Problem requirements → Your answer should consist of the lines in the listing that hold "chic".

Task input →

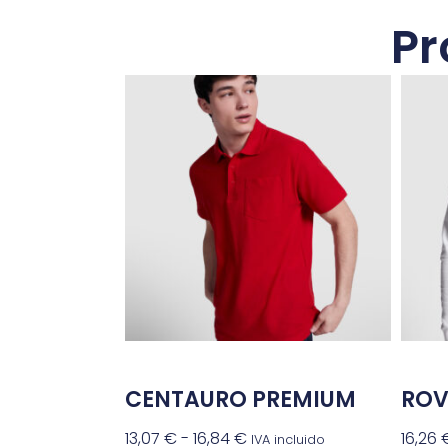
Pr
CENTAURO PREMIUM
ROV
13,07
€
-
16,84
€
16,26
IVA incluido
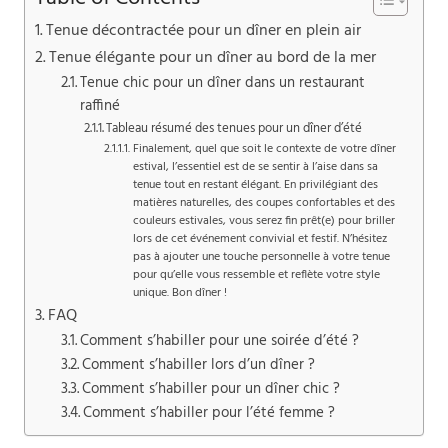
Tenue décontractée pour un dîner en plein air
Tenue élégante pour un dîner au bord de la mer
Tenue chic pour un dîner dans un restaurant
raffiné
Tableau résumé des tenues pour un dîner d’été
Finalement, quel que soit le contexte de votre dîner
estival, l’essentiel est de se sentir à l’aise dans sa
tenue tout en restant élégant. En privilégiant des
matières naturelles, des coupes confortables et des
couleurs estivales, vous serez fin prêt(e) pour briller
lors de cet événement convivial et festif. N’hésitez
pas à ajouter une touche personnelle à votre tenue
pour qu’elle vous ressemble et reflète votre style
unique. Bon dîner !
FAQ
Comment s’habiller pour une soirée d’été ?
Comment s’habiller lors d’un dîner ?
Comment s’habiller pour un dîner chic ?
Comment s’habiller pour l’été femme ?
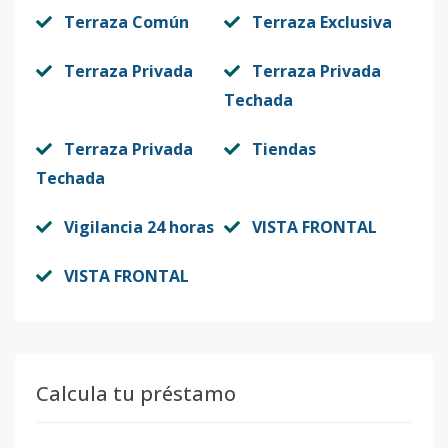
Terraza Común
Terraza Exclusiva
Terraza Privada
Terraza Privada
Techada
Terraza Privada
Tiendas
Techada
Vigilancia 24 horas
VISTA FRONTAL
VISTA FRONTAL
Calcula tu préstamo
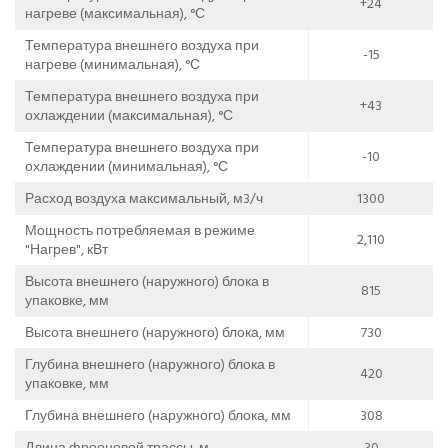
+24
нагреве (максимальная), °С
Температура внешнего воздуха при
-15
нагреве (минимальная), °С
Температура внешнего воздуха при
+43
охлаждении (максимальная), °С
Температура внешнего воздуха при
-10
охлаждении (минимальная), °С
Расход воздуха максимальный, м3/ч
1300
Мощность потребляемая в режиме
2,110
"Нагрев", кВт
Высота внешнего (наружного) блока в
815
упаковке, мм
Высота внешнего (наружного) блока, мм
730
Глубина внешнего (наружного) блока в
420
упаковке, мм
Глубина внешнего (наружного) блока, мм
308
Длина фреоновой трассы, м
30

Exercise response →
Tenue chic pour un dîner dans un restaurant
Comment s’habiller pour un dîner chic ?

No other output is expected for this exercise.